After this line, one needs to
read no further, for by now the rest of the polemic becomes all too predictable:
the Turks are good, the Kurds are bad. Virtually the whole world has come to
loathe the way the Turks treat the Kurds, and for good reason, for what could be
more inhuman than a state using its enormous political and military powers to
deny a people their identity? And yet, Mr. Rubin has no problem with that.
Why?
This requires some
explaining. American politics works pretty much like an investment. At the end
of the presidential game, the contributors from the winning side, depending on
how big their contributions were, get rewarded with ambassadorships and
thousands of other high-paying jobs. But the real benefits come later, after
these people have left their jobs and started working as lobbyists or
semi-lobbyists. Their continued access to government officials, members of
congress, and, of course, the media makes them a hot commodity in Washington. In
other word, we are talking about people who are allowed, legally, to use their
contacts and influence to exploit the system. (And you thought only in
Kurdistan corruption is rampant. At least there, as well as elsewhere in the
region, corruption (for complex cultural and political reasons) is right in the
open. Here it is concealed beneath a thick layer of legality.) As early as
1912, Woodrow Wilson warned against the U.S. government falling into “the hands
of special interests.” But that’s the way things are today--and it’s perfectly
legal!
Which brings me to Mr.
Rubin’s sub-text in his polemic. It is obvious that Turkish political and
military establishment is the beneficiary of his piece; they have been raving
about it. The piece, therefore, can be seen as a lobbying effort by Mr. Rubin
on their behalf. While Mr. Rubin finds fault with Kurdish schoolchildren
voicing their desire to see Kurdistan one day becoming independent, it is very
telling that he has no problem with the jingoistic and racist rhetoric hurled by
Ankara daily against the Kurdistan Regional Government and against virtually
every other aspect of Kurdish culture and politics. Let us also not forget that
Mr. Rubin is a big supporter of Israel, whose all-powerful lobby in Washington
all too often tends to take the Turkish side, especially these days following a
high profile visit recently to Ankara by the Israeli president.

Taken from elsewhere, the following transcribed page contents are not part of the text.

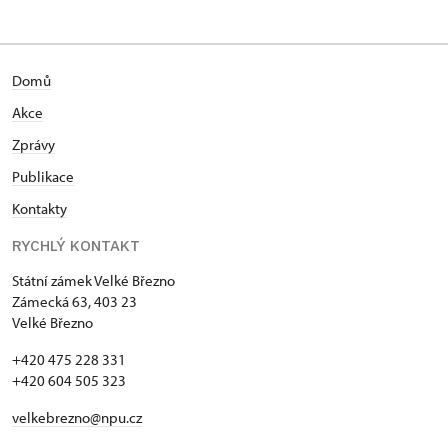
Domů
Akce
Zprávy
Publikace
Kontakty
RYCHLÝ KONTAKT
Státní zámek Velké Březno
Zámecká 63, 403 23
Velké Březno
+420 475 228 331
+420 604 505 323
velkebrezno@npu.cz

No, Mr. Rubin, the Kurds do
not need American pity, or as you put it in your opening sentence, “On a
strictly emotional level, U.S. support for Iraqi Kurdistan makes sense.” Kurds,
like every other people, understand quite well how to play politics, and because
the political situation in the region and beyond has changed so much, taking the
Kurds for granted by anyone is no longer the option. Your old ways of looking
at the Middle East are no longer relevant.
Dr. Sabah Salih is
professor of English at Bloomsburg University, USA.